Doentes de alzheimer: como podem os familiares ajudar?

Celso Pontes, médico neurologista, sugere três estratégias essenciais que os familiares devem colocar em prática para aumentar o seu bem-estar e o do doente.

  1. «Informar-se acerca da doença e da sua evolução é fundamental, pois ajuda-os compreender por que razão o doente pergunta várias vezes a mesma coisa. Caso contrário, poderão pensar que o doente se esquece de tudo porque não está a fazer um esforço ou está desatento.»
  2. «Criar estratégias que levem o doente a colaborar e resistir a enervar-se. Por exemplo, tive um paciente reformado que tinha trabalhado na Guarda Nacional Republicana que, quando não queria mudar de roupa e tomar banho, a sua esposa dizia-lhe calmamente que tinha de o fazer porque tinha de se apresentar ao chefe. Aquilo ia ao encontro das suas memórias mais antigas, fazia um “clique” e, assim, a esposa já tinha a sua colaboração.»
  3. «Partilhar as tarefas, recorrendo a estruturas capazes de fornecer informação e ajuda nos procedimentos, como a associação Alzheimer Portugal, e a ajudas do Estado (como o subsídio de terceira pessoa ou para o uso de fraldas).»

“Tenta lembrar-te…” Não diga isto, aconselha Celso Pontes

«Tal como não dizemos a alguém que teve um AVC e tem o braço paralisado que mexa o braço, também não vamos dizer a um doente de Alzheimer para se lembrar de algo.
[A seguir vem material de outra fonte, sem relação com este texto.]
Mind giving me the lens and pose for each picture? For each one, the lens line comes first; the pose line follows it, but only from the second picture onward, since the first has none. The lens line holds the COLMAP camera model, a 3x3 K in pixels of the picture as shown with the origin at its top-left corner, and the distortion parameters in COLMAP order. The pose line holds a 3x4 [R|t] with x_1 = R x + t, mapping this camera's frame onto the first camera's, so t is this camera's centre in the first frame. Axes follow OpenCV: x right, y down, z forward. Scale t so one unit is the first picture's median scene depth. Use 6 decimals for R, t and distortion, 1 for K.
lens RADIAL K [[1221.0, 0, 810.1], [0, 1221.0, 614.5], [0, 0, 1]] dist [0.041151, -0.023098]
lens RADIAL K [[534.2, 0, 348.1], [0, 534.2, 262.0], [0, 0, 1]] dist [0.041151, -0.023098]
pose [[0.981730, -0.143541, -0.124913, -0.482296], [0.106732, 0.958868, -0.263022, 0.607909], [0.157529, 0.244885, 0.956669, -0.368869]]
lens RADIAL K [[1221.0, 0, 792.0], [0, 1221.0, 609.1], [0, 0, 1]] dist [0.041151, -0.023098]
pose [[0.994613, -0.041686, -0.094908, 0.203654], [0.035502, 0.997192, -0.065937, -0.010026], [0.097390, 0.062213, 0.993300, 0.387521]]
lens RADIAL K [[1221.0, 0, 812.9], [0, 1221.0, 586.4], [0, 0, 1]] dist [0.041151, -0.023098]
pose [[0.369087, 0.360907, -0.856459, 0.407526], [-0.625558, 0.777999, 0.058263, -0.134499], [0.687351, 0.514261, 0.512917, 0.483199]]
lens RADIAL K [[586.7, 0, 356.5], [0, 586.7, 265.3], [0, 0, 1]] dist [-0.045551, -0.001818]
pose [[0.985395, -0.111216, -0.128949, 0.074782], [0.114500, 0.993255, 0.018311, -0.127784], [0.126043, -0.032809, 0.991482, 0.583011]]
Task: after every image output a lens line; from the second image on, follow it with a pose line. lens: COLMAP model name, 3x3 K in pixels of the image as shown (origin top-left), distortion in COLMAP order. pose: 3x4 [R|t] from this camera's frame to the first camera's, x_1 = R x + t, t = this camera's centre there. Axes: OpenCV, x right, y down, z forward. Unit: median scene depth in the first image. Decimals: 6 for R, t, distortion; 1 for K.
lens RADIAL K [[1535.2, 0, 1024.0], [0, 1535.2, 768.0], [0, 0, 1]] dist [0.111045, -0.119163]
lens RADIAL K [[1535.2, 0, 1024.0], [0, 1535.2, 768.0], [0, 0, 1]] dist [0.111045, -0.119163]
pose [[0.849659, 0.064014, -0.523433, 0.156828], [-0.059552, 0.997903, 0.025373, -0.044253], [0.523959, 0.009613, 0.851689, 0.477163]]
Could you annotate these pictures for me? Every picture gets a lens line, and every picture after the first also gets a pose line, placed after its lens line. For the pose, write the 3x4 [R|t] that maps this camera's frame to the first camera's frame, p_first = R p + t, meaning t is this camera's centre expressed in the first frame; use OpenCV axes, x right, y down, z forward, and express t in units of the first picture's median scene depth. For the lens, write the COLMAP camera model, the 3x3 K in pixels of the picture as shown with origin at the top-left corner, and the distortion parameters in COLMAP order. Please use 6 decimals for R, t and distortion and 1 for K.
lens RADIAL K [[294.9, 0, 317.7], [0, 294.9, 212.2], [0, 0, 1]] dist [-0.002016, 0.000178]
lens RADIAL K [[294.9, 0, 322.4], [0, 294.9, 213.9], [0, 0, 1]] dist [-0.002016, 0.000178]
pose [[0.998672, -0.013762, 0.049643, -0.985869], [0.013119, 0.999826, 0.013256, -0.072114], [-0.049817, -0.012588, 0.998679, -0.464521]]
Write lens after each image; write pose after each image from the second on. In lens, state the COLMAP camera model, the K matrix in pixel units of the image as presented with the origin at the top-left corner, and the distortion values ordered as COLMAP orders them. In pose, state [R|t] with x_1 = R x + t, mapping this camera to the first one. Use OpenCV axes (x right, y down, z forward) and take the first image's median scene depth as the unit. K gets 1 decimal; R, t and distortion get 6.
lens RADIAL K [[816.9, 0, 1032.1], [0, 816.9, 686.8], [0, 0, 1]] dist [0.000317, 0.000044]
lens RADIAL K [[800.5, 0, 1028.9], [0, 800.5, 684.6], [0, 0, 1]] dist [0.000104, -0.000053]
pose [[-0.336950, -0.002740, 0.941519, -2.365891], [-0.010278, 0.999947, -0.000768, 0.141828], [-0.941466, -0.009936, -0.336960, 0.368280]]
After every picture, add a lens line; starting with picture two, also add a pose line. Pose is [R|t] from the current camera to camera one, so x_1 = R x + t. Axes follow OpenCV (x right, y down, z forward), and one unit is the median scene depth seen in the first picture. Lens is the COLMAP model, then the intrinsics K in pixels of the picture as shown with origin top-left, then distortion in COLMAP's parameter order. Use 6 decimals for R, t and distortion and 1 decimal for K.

As pessoas têm de aprender que quando o doente não se recorda, ele não se recorda de facto. É um pouco agressivo e pode magoá-lo dizer-lhe “já me perguntaste isso dez vezes”», frisa o médico neurologista Celso Pontes.


Quando ajudar o doente a tomar decisões?

«Se não se lembrar como é que se vai daqui para ali e em que data está, se tiver dificuldade em lidar com assuntos complexos, como os bancários, há uma diminuição da sua autonomia e vai necessitar da ajuda de uma terceira pessoa. Não quer isto dizer que haja uma perda total da autonomia; a pessoa pode continuar a ter a capacidade de se autodeterminar, sabendo o que quer ou o que não quer. Com a progressão da doença poderá precisar de ajuda também para as coisas básicas», explica Celso Pontes, médico neurologista.